Las comunicaciones se hicieron imposibles, los daños en los de teléfonos de la zona fueron calculados en ciento veinte millones. La radio fue quien cumplió con la misión de comunicar a Popayán con el resto del país.  Las primeras planas de los periódicos y una fotografía escalofriante de cadáveres fuera de sus tumbas rodearon el territorio nacional.  

Mi vieja sonríe recordando a mi abuelo, pero su mirada es de angustia, me cuenta que las amigas monjitas quedaron con la cara como arepas y, que la mamá de un conocido también murió. Me dice que le tenemos que dar gracias a Dios porque la casa quedó de pie y la familia también. Luego me mira y comenta susurrando, dele gracias a la “pachorra” de su abuelo también porque  esa catedral se hubiera venido encima de nosotros si él no hubiera sido tan terco. Le da risa y me hace un gesto de silencio, de pronto mi abuelo allá en el cielo la escucha. 

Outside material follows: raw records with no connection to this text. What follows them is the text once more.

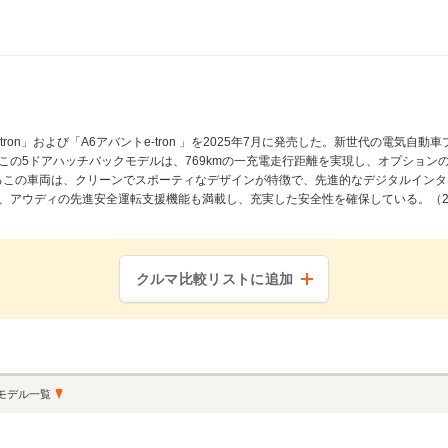
ron」および「A6アバントe-tron 」を2025年7月に発売した。新世代の電気
この5ドアハッチバックモデルは、769kmの一充電走行距離を実現し、オプショ
能を誇るこの車両は、クリーンでスポーティなデザインが特徴で、先進的なデジタルイ
アウディの先進安全運転支援機能も満載し、充実した安全性を確保している。（202
クルマ比較リストに追加
モデル一覧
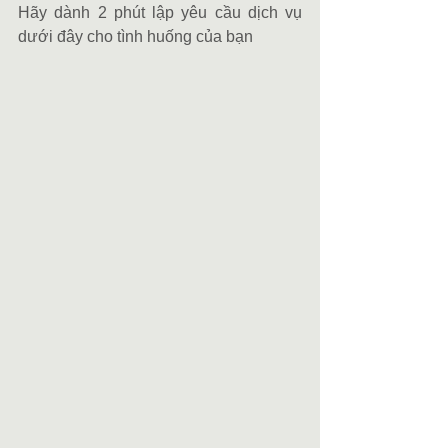
Hãy dành 2 phút lập yêu cầu dịch vụ 
dưới đây cho tình huống của bạn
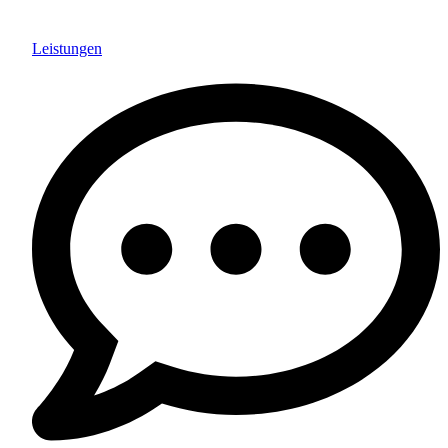
Leistungen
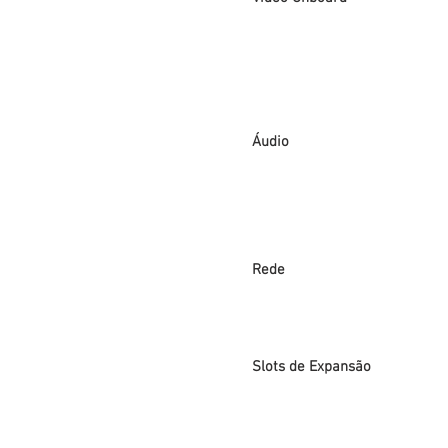
Áudio
Rede
Slots de Expansão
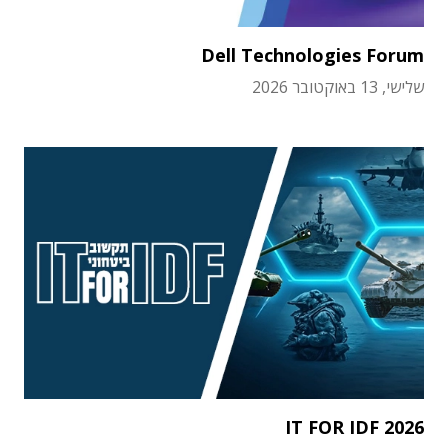
Dell Technologies Forum
שלישי, 13 באוקטובר 2026
IT FOR IDF 2026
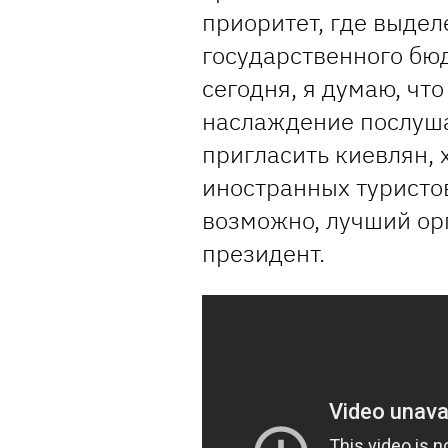
приоритет, где выдел
государственного бюд
сегодня, я думаю, чт
наслаждение послуша
пригласить киевлян, 
иностранных туристов
возможно, лучший орг
президент.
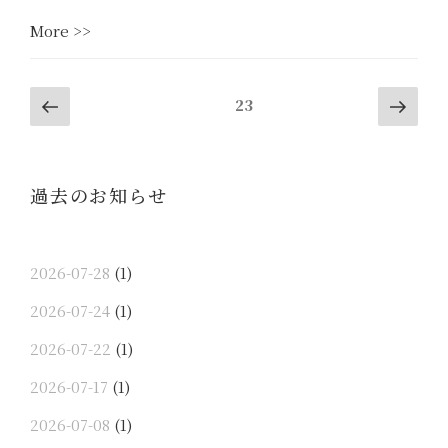
レ
“9
More >>
ー
月
ヌ
後
販
投
Previous
Next
半
売
Page
23
page
pag
稿
焼
ス
き
ケ
ナ
た
ジ
ビ
過去のお知らせ
て
ュ
ゲ
マ
ー
ー
ド
ル”
シ
レ
2026-07-28
(1)
ョ
ー
2026-07-24
(1)
ヌ
ン
販
2026-07-22
(1)
売
2026-07-17
(1)
ス
ケ
2026-07-08
(1)
ジ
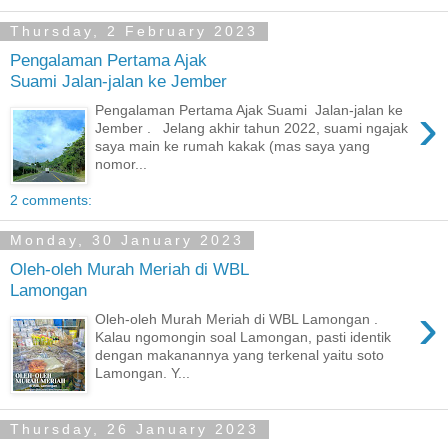
Thursday, 2 February 2023
Pengalaman Pertama Ajak
Suami Jalan-jalan ke Jember
›
Pengalaman Pertama Ajak Suami Jalan-jalan ke
Jember . Jelang akhir tahun 2022, suami ngajak
saya main ke rumah kakak (mas saya yang
nomor...
2 comments:
Monday, 30 January 2023
Oleh-oleh Murah Meriah di WBL
Lamongan
›
Oleh-oleh Murah Meriah di WBL Lamongan .
Kalau ngomongin soal Lamongan, pasti identik
dengan makanannya yang terkenal yaitu soto
Lamongan. Y...
Thursday, 26 January 2023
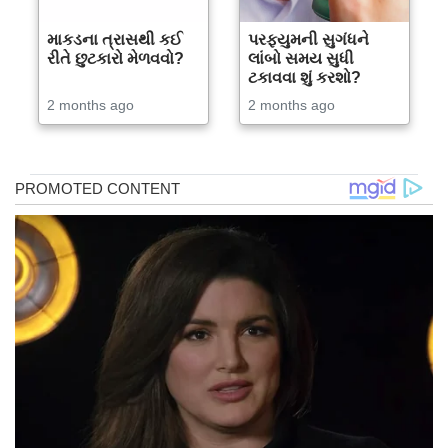
માકડના ત્રાસથી કઈ
પરફ્યુમની સુગંધને
રીતે છુટકારો મેળવવો?
લાંબો સમય સુધી
ટકાવવા શું કરશો?
2 months ago
2 months ago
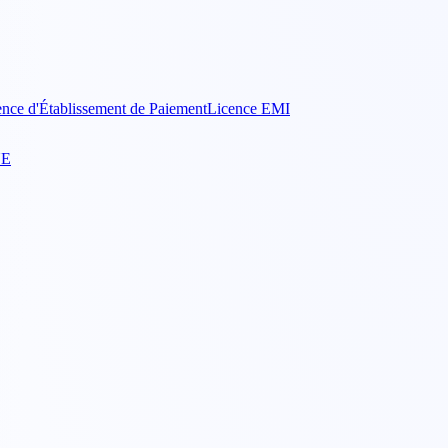
ence d'Établissement de Paiement
Licence EMI
UE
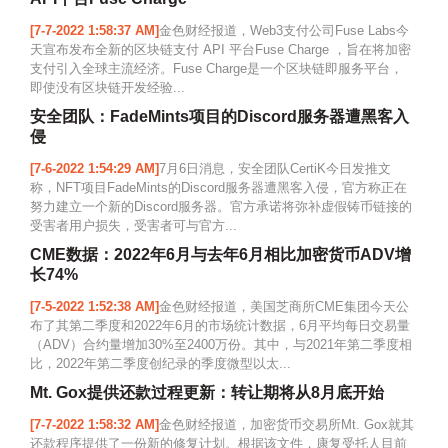
[7-7-2022 1:58:37 AM]
金色财经报道，Web3支付公司Fuse Labs今
天宣布发布全新的区块链支付 API 平台Fuse Charge ，旨在将加密
支付引入全球主流经济。Fuse Charge是一个区块链即服务平台，
即使没有区块链开发经验...
安全团队：FadeMints项目的Discord服务器遭黑客入
侵
[7-6-2022 1:54:29 AM]
7月6日消息，安全团队CertiK今日发推文
称，NFT项目FadeMints的Discord服务器遭黑客入侵，官方称正在
努力建立一个新的Discord服务器。官方承诺将弥补虚假铸币链接的
受害者用户损失，受害者可与官方...
CME数据：2022年6月与去年6月相比加密货币ADV增
长74%
[7-5-2022 1:52:38 AM]
金色财经报道，美国芝商所CME集团今天公
布了其第二季度和2022年6月的市场统计数据，6月平均每日交易量
（ADV）合约量增加30%至2400万份。其中，与2021年第二季度相
比，2022年第二季度创纪录的季度微型以太...
Mt. Gox提供还款过程更新：转让期将从8月底开始
[7-7-2022 1:58:32 AM]
金色财经报道，加密货币交易所Mt. Gox就其
还款程序提供了一份新的修复计划。根据该文件，康复受托人目前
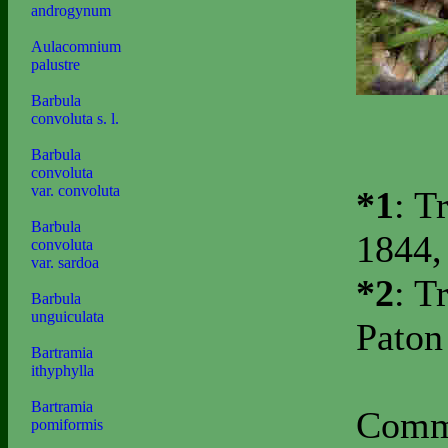
androgynum
Aulacomnium
palustre
Barbula
convoluta s. l.
Barbula
convoluta
var. convoluta
*1
: T
Barbula
1844,
convoluta
var. sardoa
*2
: T
Barbula
unguiculata
Paton
Bartramia
ithyphylla
Bartramia
Commo
pomiformis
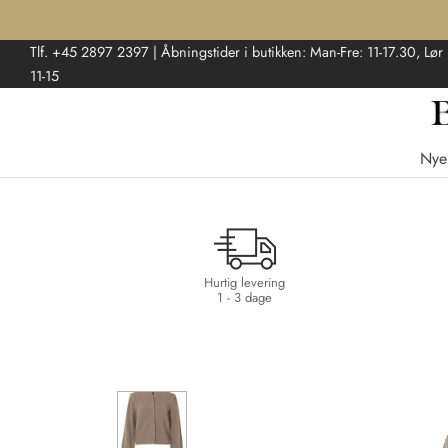
Tlf. +45 2897 2397 | Åbningstider i butikken: Man-Fre: 11-17.30, Lør
11-15
Nye
Hurtig levering
1 - 3 dage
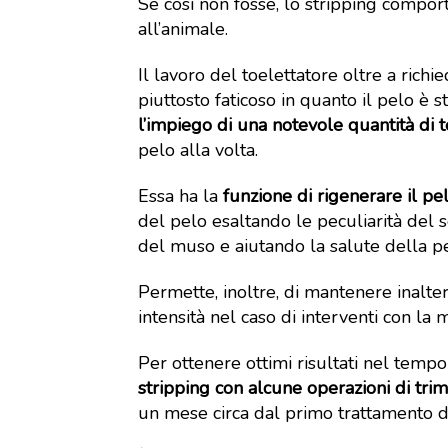
Se così non fosse, lo stripping compor
all’animale.
Il lavoro del toelettatore oltre a ric
piuttosto faticoso in quanto il pelo è 
l’impiego di una notevole quantità di
pelo alla volta.
Essa ha la
funzione di rigenerare il pe
del pelo esaltando le peculiarità del
del muso e aiutando la salute della pe
Permette, inoltre, di mantenere inalte
intensità nel caso di interventi con la 
Per ottenere ottimi risultati nel tempo
stripping con alcune operazioni di tr
un mese circa dal primo trattamento di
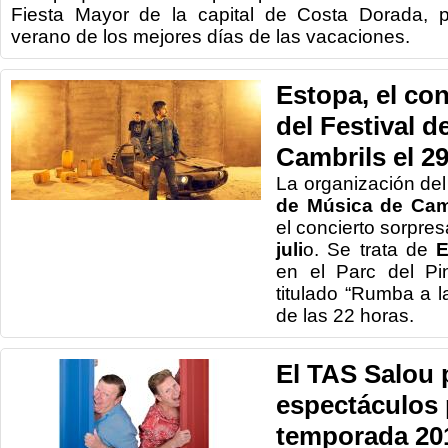
Fiesta Mayor de la capital de Costa Dorada, p
verano de los mejores días de las vacaciones.
Estopa, el co
del Festival d
Cambrils el 29
La organización de
de Música de Cam
el concierto sorpres
juli
o. Se trata de
E
en el Parc del Pi
titulado “Rumba a l
de las 22 horas.
El TAS Salou
espectáculos 
temporada 201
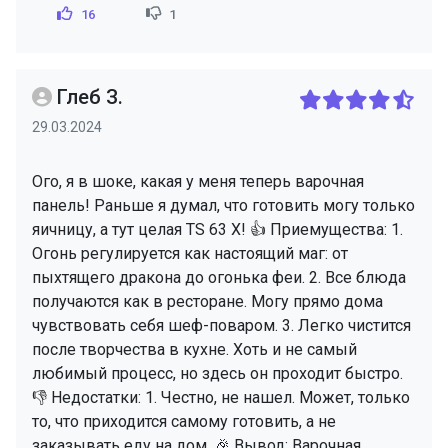
16
1
Глеб З.
29.03.2024
Ого, я в шоке, какая у меня теперь варочная
панель! Раньше я думал, что готовить могу только
яичницу, а тут целая TS 63 X! 👍 Приемущества: 1.
Огонь регулируется как настоящий маг: от
пыхтящего дракона до огонька феи. 2. Все блюда
получаются как в ресторане. Могу прямо дома
чувствовать себя шеф-поваром. 3. Легко чистится
после творчества в кухне. Хоть и не самый
любимый процесс, но здесь он проходит быстро.
👎 Недостатки: 1. Честно, не нашел. Может, только
то, что приходится самому готовить, а не
заказывать еду на дом. 🎉 Вывод: Варочная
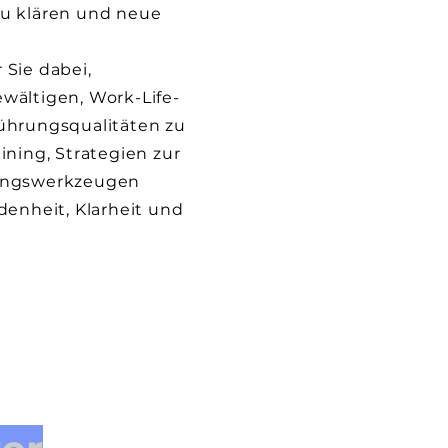
zu klären und neue
 Sie dabei,
wältigen, Work-Life-
Führungsqualitäten zu
ining, Strategien zur
dungswerkzeugen
denheit, Klarheit und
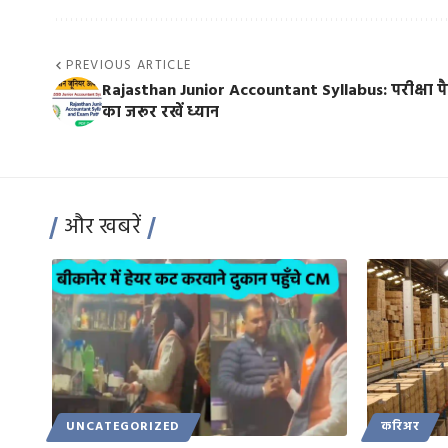
PREVIOUS ARTICLE
Rajasthan Junior Accountant Syllabus: परीक्षा पैट
का जरूर रखें ध्यान
और खबरें
UNCATEGORIZED
करिअर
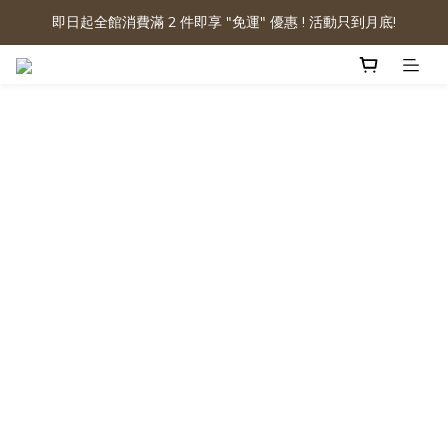
即日起全館消費滿 2 件即享 "免運" 優惠 ! 活動只到月底!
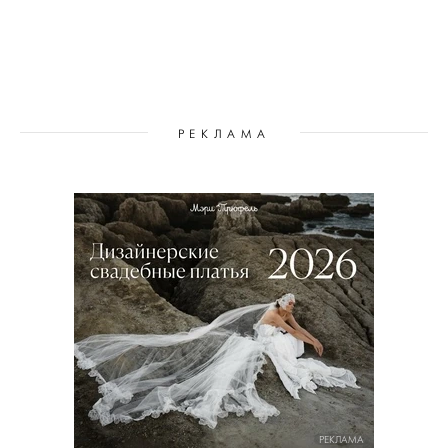
РЕКЛАМА
РЕКЛАМА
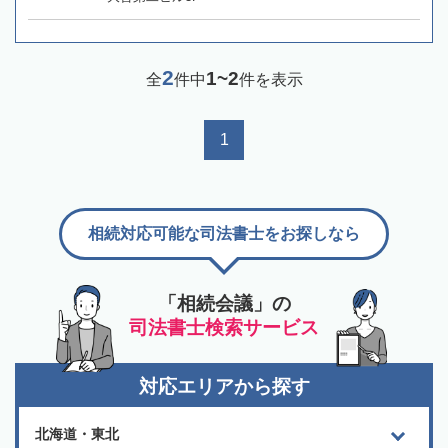
2
1~2
全
件中
件を表示
1
相続対応可能な司法書士をお探しなら
「相続会議」の
司法書士検索サービス
対応エリアから探す
北海道・東北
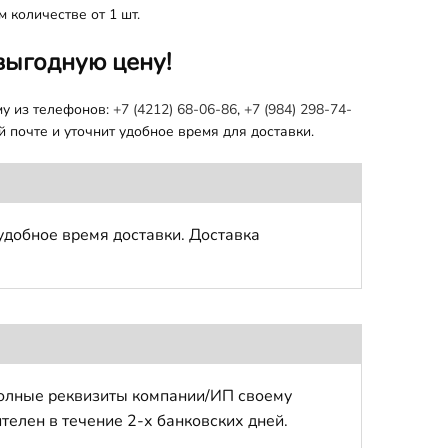
 количестве от 1 шт.
выгодную цену!
му из телефонов:
+7 (4212) 68-06-86
,
+7 (984) 298-74-
 почте и уточнит удобное время для доставки.
удобное время доставки. Доставка
полные реквизиты компании/ИП своему
телен в течение 2-х банковских дней.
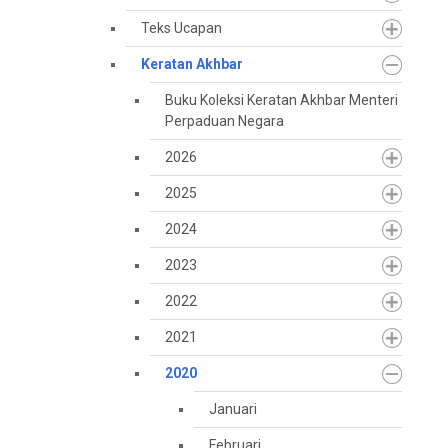
Teks Ucapan
Keratan Akhbar
Buku Koleksi Keratan Akhbar Menteri
Perpaduan Negara
2026
2025
2024
2023
2022
2021
2020
Januari
Februari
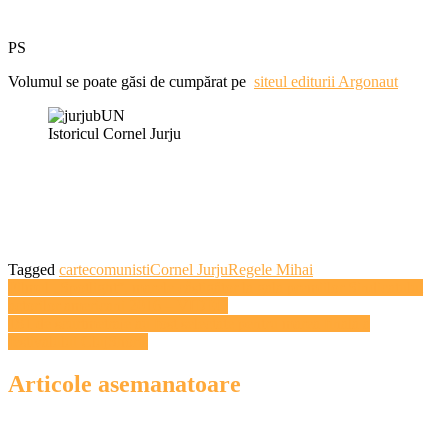
PS
Volumul se poate găsi de cumpărat pe
siteul editurii Argonaut
Istoricul Cornel Jurju
Tagged
carte
comunisti
Cornel Jurju
Regele Mihai
Navigare
Filmul „Spotlight”, marele câştigător la gala premiilor Sindicatului
actorilor americani 2016 – VIDEO
în
181 de scurtmetraje au fost selectate pentru marea finală a
articole
festivalului ClujShorts
Articole asemanatoare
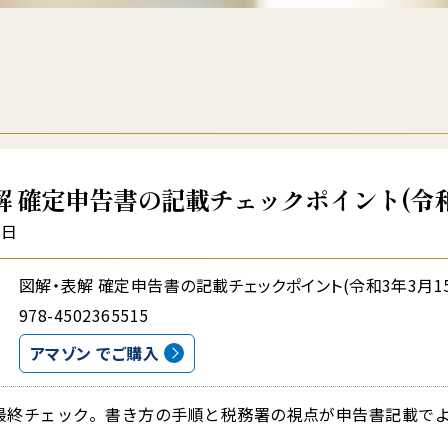
 確定申告書の記載チェックポイント(令和
5日
図解・表解 確定申告書の記載チェックポイント(令和3年3月1
978-4502365515
アマゾン でご購入
最終チェック。書き方の手順と税務署の視点が申告書記載で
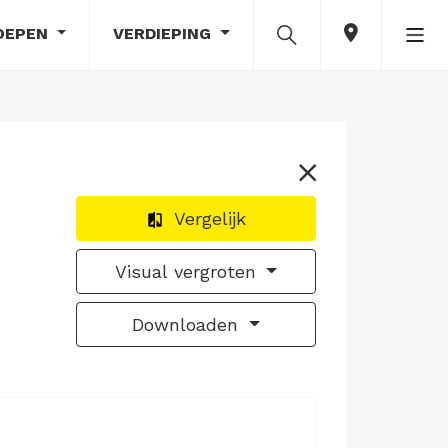
OEPEN
VERDIEPING
Vergelijk
Visual vergroten
Downloaden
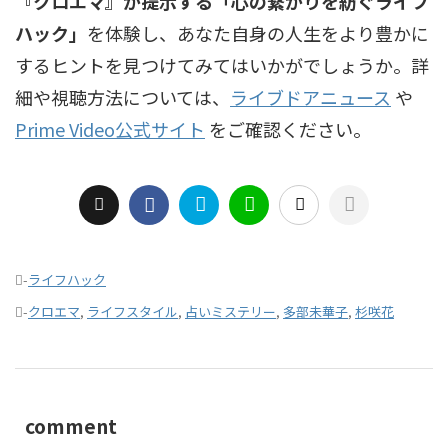
『クロエマ』が提示する「心の繋がりを紡ぐライフ
ハック」
を体験し、あなた自身の人生をより豊かに
するヒントを見つけてみてはいかがでしょうか。詳
細や視聴方法については、
ライブドアニュース
や
Prime Video公式サイト
をご確認ください。
-
ライフハック
-
クロエマ
,
ライフスタイル
,
占いミステリー
,
多部未華子
,
杉咲花
comment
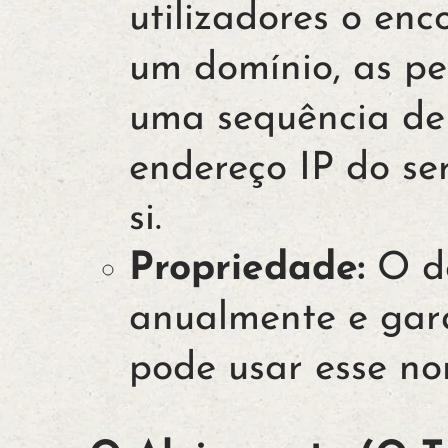
utilizadores o en
um domínio, as pe
uma sequência de
endereço IP do se
si.
Propriedade:
O do
anualmente e gar
pode usar esse no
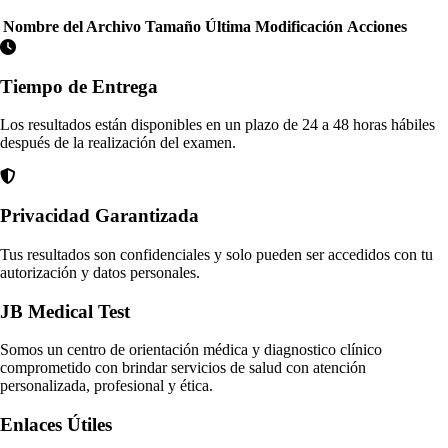
Nombre del Archivo
Tamaño
Última Modificación
Acciones
Tiempo de Entrega
Los resultados están disponibles en un plazo de 24 a 48 horas hábiles
después de la realización del examen.
Privacidad Garantizada
Tus resultados son confidenciales y solo pueden ser accedidos con tu
autorización y datos personales.
JB Medical Test
Somos un centro de orientación médica y diagnostico clínico
comprometido con brindar servicios de salud con atención
personalizada, profesional y ética.
Enlaces Útiles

Mi familia pasó varios días durmiendo en el parque de enfrente porque las réplicas eran constantes; el miedo, el frío y la falta de comunicación con el resto de la ciudad hacían los días más difíciles. Mi abuela dice que en las tiendas ya no había comida, que los teléfonos no servían y que las calles que conducían al centro habían sido cerradas. Estaban aislados. Ella dice que siempre se hizo la brava, que años después del terremoto seguía reclamándole a mi abuelo, ya no por hacerla faltar a la misa en la catedral sino por salir corriendo de la casa y olvidarla adentro. Mi abuela nunca le agradeció a mi abuelo que tomara la decisión de organizar los libros aquel jueves santo, ni que se demorara para irse a bañar, ni mucho menos que se hiciera el que no la escuchaba,  aunque sabe que esa actitud les salvó la vida. Lilia solo le agradece con susurros para que no la escuche, y se besa el anillo del dedo corazón mientras me dice, llorando, que espera nunca volver a escuchar a la tierra rugir.